Перемена в лице Кнопфа не может не доставить мне удовольствия. Я до сих пор как-то не верил выражению «вытаращил глаза», по моему мнению, человек, напротив, щурится, желая что-нибудь получше разглядеть; но Кнопф буквально выкатывает глаза, словно лошадь, испугавшаяся неожиданного взрыва гранаты.

— Ты не достоин быть саперного полка фельдфебелем в отставке, — восклицаю я гулким голосом. — А поэтому я тебя разжалую! Разжалую тебя в солдаты второго разряда. Пакостник! Отойди!

Из горла Кнопфа вырывается хриплый лай.

— Нет! Нет! — каркает он и старается отыскать, из какой части двора звучит голос Божий. Оказывается, из угла между воротами и стеной его дома. Но там нет ни окна, ни отверстия, и он не может постичь, откуда же доносится голос.

— Пропала твоя длинная сабля, фуражка с козырьком, нашивки! — шепчу я. — Пропал шикарный мундир!
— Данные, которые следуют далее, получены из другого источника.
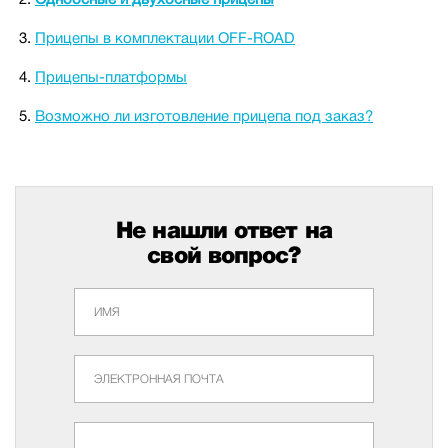
Прицепы в комплектации OFF-ROAD
Прицепы-платформы
Возможно ли изготовление прицепа под заказ?
Не нашли ответ на
свой вопрос?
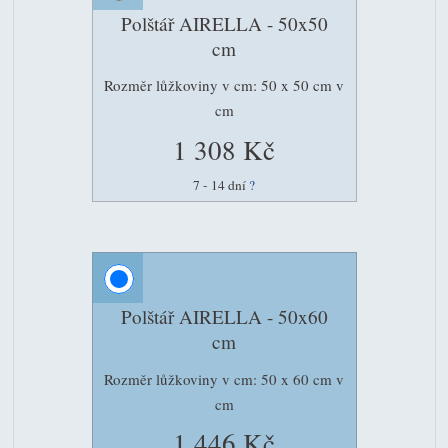
Polštář AIRELLA - 50x50
cm
Rozměr lůžkoviny v cm: 50 x 50 cm v
cm
1 308 Kč
7 - 14 dní
?
Polštář AIRELLA - 50x60
cm
Rozměr lůžkoviny v cm: 50 x 60 cm v
cm
1 446 Kč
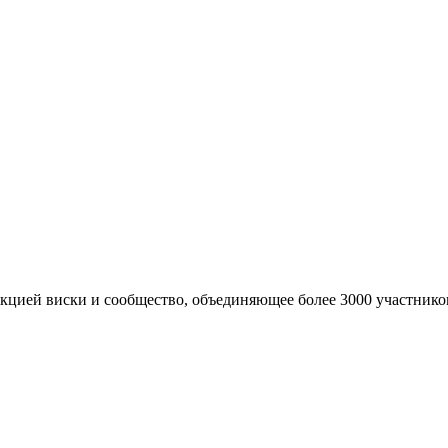
кцией виски и сообщество, объединяющее более 3000 участнико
Отныне ты солдат второго разряда, Кнопф, чертов хрыч!

— Нет! — вопит Кнопф, угроза, как видно, попала в самую точку. Скорее истинный тевтонец даст себе отрезать палец, чем расстанется со своим титулом. — Нет, нет… — бормочет он и воздевает лапы, озаренные светом луны.

— Приведи себя в порядок, — приказываю и вдруг вспоминаю, как меня обзывала Изабелла, чувствую тоскливый укол под ложечкой, и на меня, словно град, обрушивается воющее отчаяние.

Кнопф прислушивается.

— Только не это! — каркает он еще раз и, задрав голову, смотрит в небо, на озаренные луной барашки: — Боже мой, только не это!
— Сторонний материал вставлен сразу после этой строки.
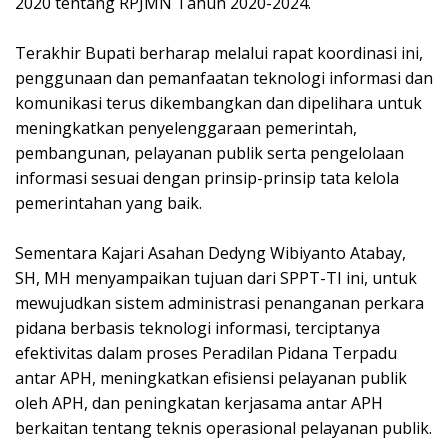
2020 tentang RPJMN Tahun 2020-2024.
Terakhir Bupati berharap melalui rapat koordinasi ini,
penggunaan dan pemanfaatan teknologi informasi dan
komunikasi terus dikembangkan dan dipelihara untuk
meningkatkan penyelenggaraan pemerintah,
pembangunan, pelayanan publik serta pengelolaan
informasi sesuai dengan prinsip-prinsip tata kelola
pemerintahan yang baik.
Sementara Kajari Asahan Dedyng Wibiyanto Atabay,
SH, MH menyampaikan tujuan dari SPPT-TI ini, untuk
mewujudkan sistem administrasi penanganan perkara
pidana berbasis teknologi informasi, terciptanya
efektivitas dalam proses Peradilan Pidana Terpadu
antar APH, meningkatkan efisiensi pelayanan publik
oleh APH, dan peningkatan kerjasama antar APH
berkaitan tentang teknis operasional pelayanan publik.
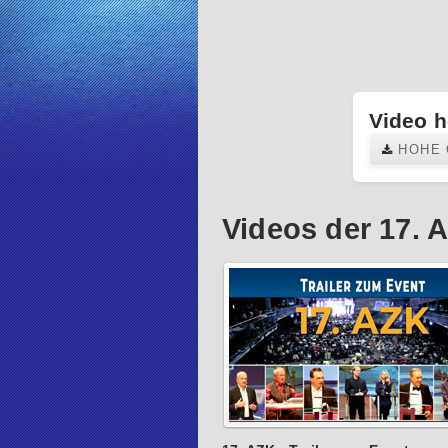
Video h
HOHE 
Videos der 17.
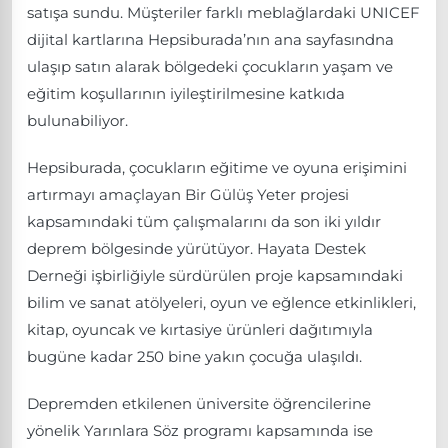
satışa sundu. Müşteriler farklı meblağlardaki UNICEF
dijital kartlarına Hepsiburada’nın ana sayfasındna
ulaşıp satın alarak bölgedeki çocukların yaşam ve
eğitim koşullarının iyileştirilmesine katkıda
bulunabiliyor.
Hepsiburada, çocukların eğitime ve oyuna erişimini
artırmayı amaçlayan Bir Gülüş Yeter projesi
kapsamındaki tüm çalışmalarını da son iki yıldır
deprem bölgesinde yürütüyor. Hayata Destek
Derneği işbirliğiyle sürdürülen proje kapsamındaki
bilim ve sanat atölyeleri, oyun ve eğlence etkinlikleri,
kitap, oyuncak ve kırtasiye ürünleri dağıtımıyla
bugüne kadar 250 bine yakın çocuğa ulaşıldı.
Depremden etkilenen üniversite öğrencilerine
yönelik Yarınlara Söz programı kapsamında ise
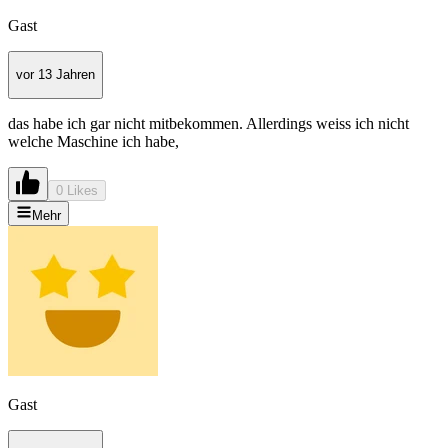
Gast
vor 13 Jahren
das habe ich gar nicht mitbekommen. Allerdings weiss ich nicht
welche Maschine ich habe,
0 Likes
Mehr
Gast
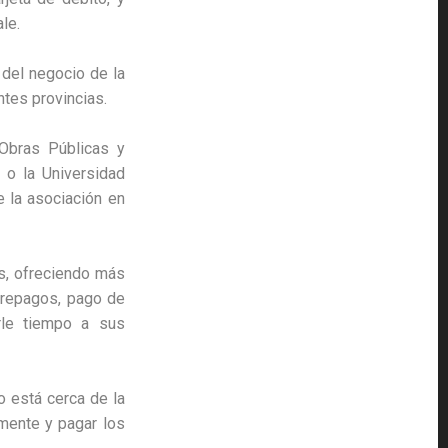
le.
 del negocio de la
ntes provincias.
 Obras Públicas y
 o la Universidad
e la asociación en
s, ofreciendo más
 prepagos, pago de
rle tiempo a sus
o está cerca de la
amente y pagar los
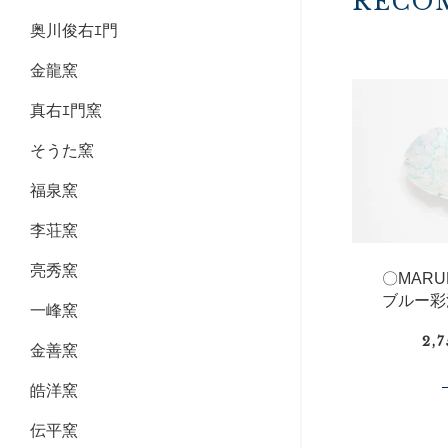
RECO
奥川俊右ｴ門
金龍窯
真右ｴ門窯
そうた窯
福泉窯
李荘窯
亮秀窯
〇MAR
ブルー彩
一峰窯
2,
金善窯
皓洋窯
伝平窯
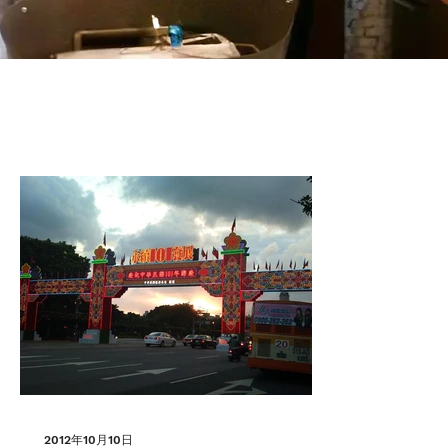
2012年10月10日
Вон он стоит, словно центральная фигура в группе Лаокоона, как будто борясь с незримыми змеями позора и разжалования. И мне приходит на ум, что он стоит совершенно в той же позе, в какой стоял я час тому назад, и под ложечкой у меня снова начинает щемить. Мной овладевает неожиданная жалость и к Кнопфу и к себе. Я становлюсь человечнее.

— Ну ладно, — шепчу я. — Хоть ты и не заслуживаешь, но я еще раз даю тебе шанс исправиться. Я разжалую тебя только в ефрейторы, да и то на время. Если ты до конца сентября будешь справлять нужду, как подобает цивилизованному человеку, тебя опять произведут в унтер-офицеры; к концу октября — в сержанты; к концу ноября — в вице-фельдфебели; а на Рождество станешь опять кадровым ротным фельдфебелем в отставке, понял?
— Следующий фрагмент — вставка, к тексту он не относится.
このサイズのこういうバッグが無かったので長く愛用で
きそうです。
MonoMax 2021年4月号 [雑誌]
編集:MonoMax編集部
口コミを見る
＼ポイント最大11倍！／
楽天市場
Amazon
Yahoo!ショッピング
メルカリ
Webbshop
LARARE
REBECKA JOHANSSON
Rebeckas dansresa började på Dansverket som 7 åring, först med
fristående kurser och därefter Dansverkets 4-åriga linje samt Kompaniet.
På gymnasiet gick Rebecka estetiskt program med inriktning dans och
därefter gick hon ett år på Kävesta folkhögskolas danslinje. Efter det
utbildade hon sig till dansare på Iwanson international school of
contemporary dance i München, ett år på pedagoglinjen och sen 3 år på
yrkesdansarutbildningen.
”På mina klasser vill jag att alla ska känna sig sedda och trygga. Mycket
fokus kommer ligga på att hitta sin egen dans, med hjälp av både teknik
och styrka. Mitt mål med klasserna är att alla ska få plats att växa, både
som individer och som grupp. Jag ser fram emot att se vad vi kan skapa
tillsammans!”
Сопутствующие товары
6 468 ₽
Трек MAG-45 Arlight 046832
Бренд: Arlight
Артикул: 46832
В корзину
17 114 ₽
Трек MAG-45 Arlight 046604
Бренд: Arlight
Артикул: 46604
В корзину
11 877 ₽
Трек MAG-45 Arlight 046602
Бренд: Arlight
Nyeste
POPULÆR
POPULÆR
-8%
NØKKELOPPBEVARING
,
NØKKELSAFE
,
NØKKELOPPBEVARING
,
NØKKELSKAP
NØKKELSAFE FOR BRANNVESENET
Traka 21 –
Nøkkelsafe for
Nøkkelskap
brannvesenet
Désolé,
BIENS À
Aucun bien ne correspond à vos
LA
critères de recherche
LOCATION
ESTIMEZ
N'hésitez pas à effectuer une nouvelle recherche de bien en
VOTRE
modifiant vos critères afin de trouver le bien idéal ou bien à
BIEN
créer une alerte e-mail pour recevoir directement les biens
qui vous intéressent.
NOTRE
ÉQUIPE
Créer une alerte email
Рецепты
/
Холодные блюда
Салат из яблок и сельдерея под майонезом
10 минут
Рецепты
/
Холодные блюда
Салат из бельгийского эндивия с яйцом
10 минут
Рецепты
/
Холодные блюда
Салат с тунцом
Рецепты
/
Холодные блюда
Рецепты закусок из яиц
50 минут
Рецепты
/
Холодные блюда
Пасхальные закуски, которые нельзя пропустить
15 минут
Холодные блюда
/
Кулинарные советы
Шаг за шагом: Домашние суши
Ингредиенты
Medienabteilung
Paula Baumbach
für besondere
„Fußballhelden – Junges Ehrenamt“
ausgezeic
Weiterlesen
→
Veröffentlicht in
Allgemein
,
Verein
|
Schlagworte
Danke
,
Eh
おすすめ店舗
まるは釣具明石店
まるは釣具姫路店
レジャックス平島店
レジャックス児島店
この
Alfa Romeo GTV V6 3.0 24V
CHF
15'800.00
— Так точно, господин… господин… — Кнопф не знает, как обратиться. Я чувствую, что он колеблется между величеством и Богом, и своевременно прерываю его:

— Это мое последнее слово, ефрейтор Кнопф! И не воображай, свинья, что после Рождества ты сможешь опять начать безобразничать. Тогда будет холодно, и ты следов не сотрешь. Они накрепко примерзнут. Если ты еще раз остановишься у обелиска, тебя поразит электрический удар и такое воспаление простаты, что тебе ноги сведет от боли. А теперь проваливай отсюда, пакостный галунщик!